4. `torch.onnx.export(wrapped, (pixel_values,), "PP-DocLayoutV3.onnx", opset_version=18, dynamo=True, dynamic_axes={"pixel_values": {0: "batch"}})`
5. Re-save with `onnx.save(..., save_as_external_data=True, location="PP-DocLayoutV3.onnx.data")` to standardize the sidecar filename.

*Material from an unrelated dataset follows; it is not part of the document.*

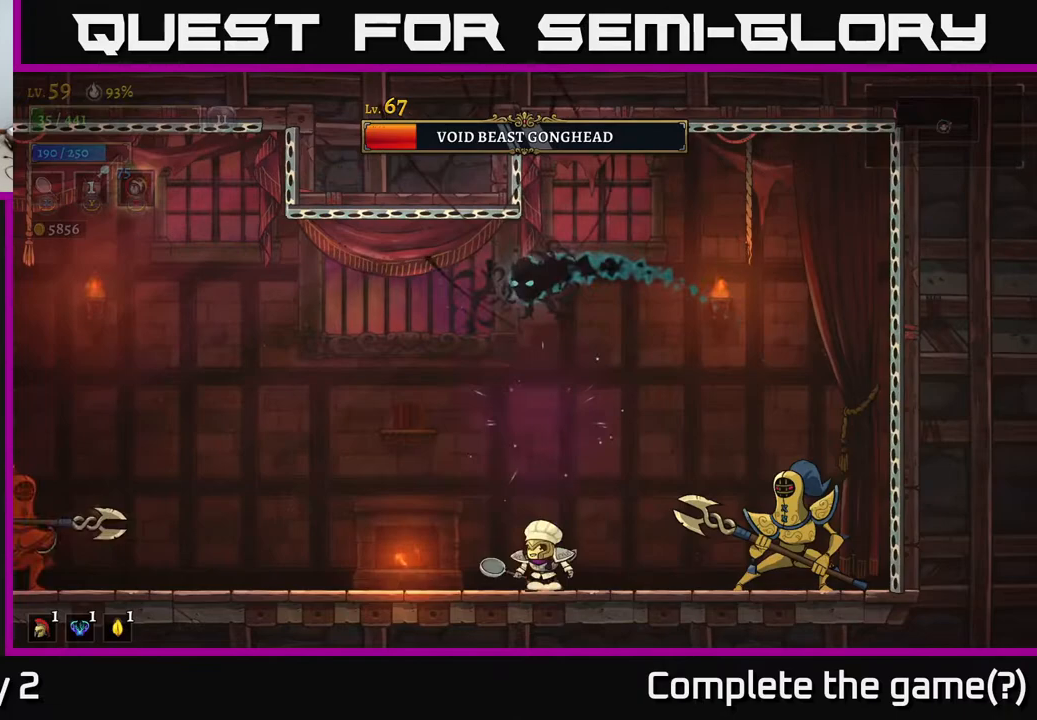
{"buttons": ["A"], "left_stick": "up", "right_stick": "center", "events": [[33, "left_stick", "center"], [83, "left_stick", "right"], [200, "X", "up"], [350, "A", "down"], [367, "left_stick", "up-left"], [500, "left_stick", "up"]]}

Numerical parity vs torch (random `(1, 3, 800, 800)` input):
| output | max absolute diff |
|---|---|
| `logits` | 1.32e-4 |
| `pred_boxes` | 1.57e-5 |
| `out_masks` | 1.62e-3 |
| `order_logits` | 3.96e-2 |
The `order_logits` deviation reflects accumulated floating-point drift in the decoder's attention; argmax-based reading order is unaffected on the test images we checked.
## Inference speed
CPU (Apple M-series, single page, 800Γ—800 input): **~480 ms/page** with `CPUExecutionProvider`.
## Source
- Original weights: [PaddlePaddle/PP-DocLayoutV3_safetensors](https://huggingface.co/PaddlePaddle/PP-DocLayoutV3_safetensors)
- Original PaddlePaddle release: [PaddlePaddle/PP-DocLayoutV3](https://huggingface.co/PaddlePaddle/PP-DocLayoutV3)
- Paper: [PaddleOCR-VL-1.5 (arXiv:2601.21957)](https://arxiv.org/abs/2601.21957)
## License
Apache-2.0 (inherited from PaddlePaddle/PP-DocLayoutV3_safetensors).